→ **EXTRAIT DU DOCUMENT**:
■ ■ ■ ■ ■

Déracinée – Naomi Novik

Le compte conte est bon

Prix Nébula 2015

Prix Locus

Nomination Prix Hugo

« Pour les protéger des forces maléfiques du Bois, les habitants d’un village peuvent compter sur le Dragon, un puissant mage. Mais en échange, ils doivent lui fournir une jeune fille qui le servira pendant dix ans. L’heure du prochain choix approche et Agnieszka est persuadée que le Dragon optera pour Kasia, belle, gracieuse et courageuse, tout ce qu’elle n’est pas. Mais Agnieszka se trompe… »

Cette lecture a été faite en compagnie d’Audrey de Light & Smell et nous partageons le même ressenti à l’issue de notre voyage. Pourtant rien ne me prédisposait à lire ce roman en forme de conte de fée. Et même le résumé éditeur ne propose pas une fantasy révolutionnaire, avec comme un parfum de déjà lu.

Cependant, un petit détail titillait ma curiosité et éveillait mes papilles gustatives cérébrales, le roman a remporté, mine de rien, deux prix prestigieux de l’imaginaire, le Nebula et le Locus, et a terminé dans la short-list des nominés aux Hugo. Certes, ce n’est pas un gage de qualité absolue (j’ai eu quelques belles déceptions), mais mon sixième sens lutinesque me soufflait qu’il ne s’agissait sans doute pas d’un simple conte merveilleux.

Il était une fois…

Le mage Dragon protège les contrées alentours de l’influence envahissante du Bois. En échange de sa présence continue et salvatrice ainsi que d’interventions ponctuelles et curatives, il « prélève » une jeune femme sur le village le plus proche de sa Tour, qui le sert pour une dizaine d’années. Après ce passage dans cette forteresse, les jeunes adolescentes, devenues femmes, choisissent de s’installer ailleurs. Vous comprendrez ainsi, une des premières significations du titre de ce roman de Naomi Novik, Déracinée.

Le temps est venu de choisir une autre « auxiliaire », tout le village se « réjouit », en préparant une fête digne de leur protecteur, saluant la bonne volonté de la jeune femme choisie par le puissant sorcier. Les enfants potentiels ont été couvés pendant dix-sept années par leur famille et les habitants, car tous savent que la charge de l’élue sera importante. Tous ignorent en quoi consisteront les services – passés et futurs – ni si ces derniers ne seraient pas réprouvés par la morale, derrière Dragon se cache peut-être un pervers-pépère ou un Don Juan tombeur de jeunes filles. La question vient à l’esprit du lecteur, car il apparait qu’aucune des jeunes femmes précédentes ne possédaient de don particulier.

■ ■ ■ ■ ■

→ **DONNÉES FOURNIES**:

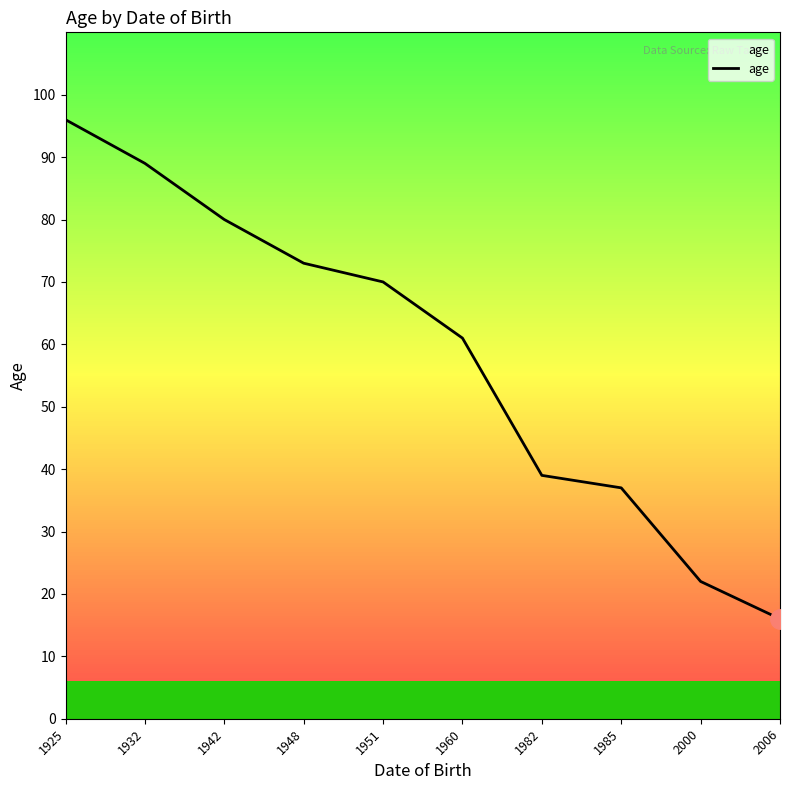

Reading left to right, transcribe all the data shown in this chart.

1925=96	1932=89	1942=80	1948=73	1951=70	1960=61	1982=39	1985=37	2000=22	2006=16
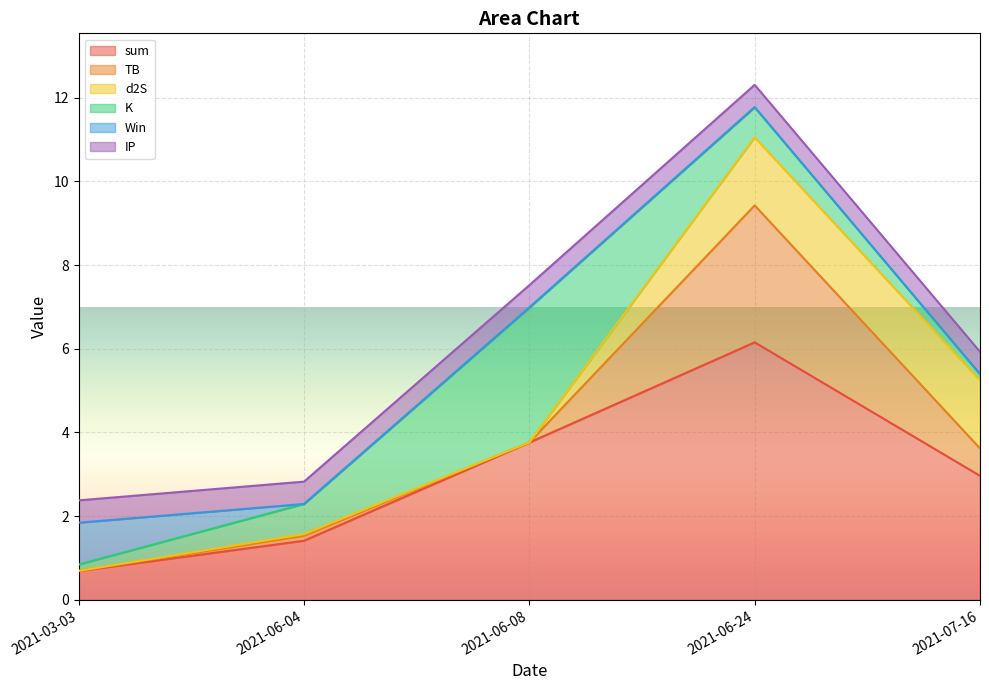

Where does the sum series first go above 2?

2021-06-08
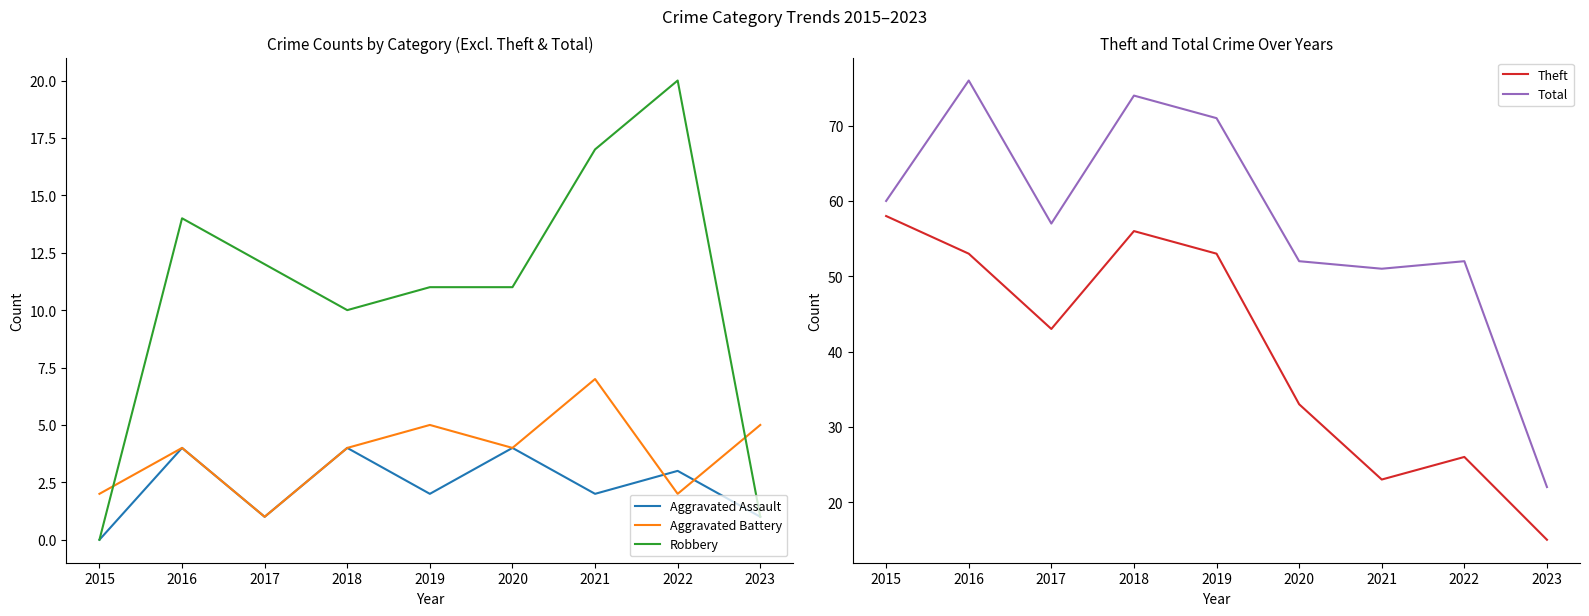

List the labels in order of Theft value, largest first.

2015, 2018, 2016, 2019, 2017, 2020, 2022, 2021, 2023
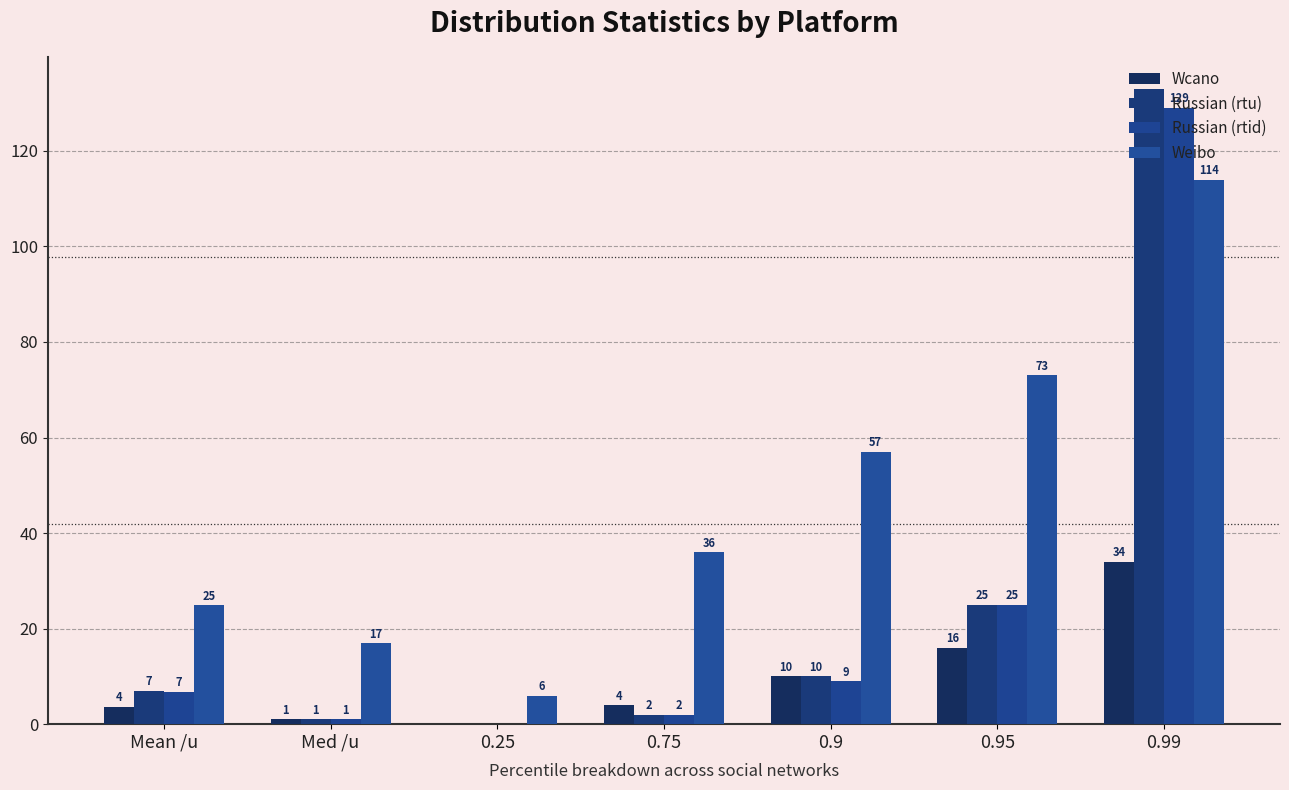

How many categories are shown in the chart?

7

■ ■ ■ ■ ■

→ **CONSIGNE A**: D'après l'extrait du document, quels deux prix le roman Déracinée a-t-il remportés ?
→ **CONSIGNE B**: Extrayez à l'identique toute la liste placée sous l'en-tête « Données fournies », en laissant les images de côté.

→ **VOTRE RÉPONSE A**: Le roman a remporté le prix Nebula et le prix Locus.

→ **VOTRE RÉPONSE B**:
Reading left to right, transcribe all the data shown in this chart.

1925=96	1932=89	1942=80	1948=73	1951=70	1960=61	1982=39	1985=37	2000=22	2006=16

Where does the sum series first go above 2?

2021-06-08

List the labels in order of Theft value, largest first.

2015, 2018, 2016, 2019, 2017, 2020, 2022, 2021, 2023

How many categories are shown in the chart?

7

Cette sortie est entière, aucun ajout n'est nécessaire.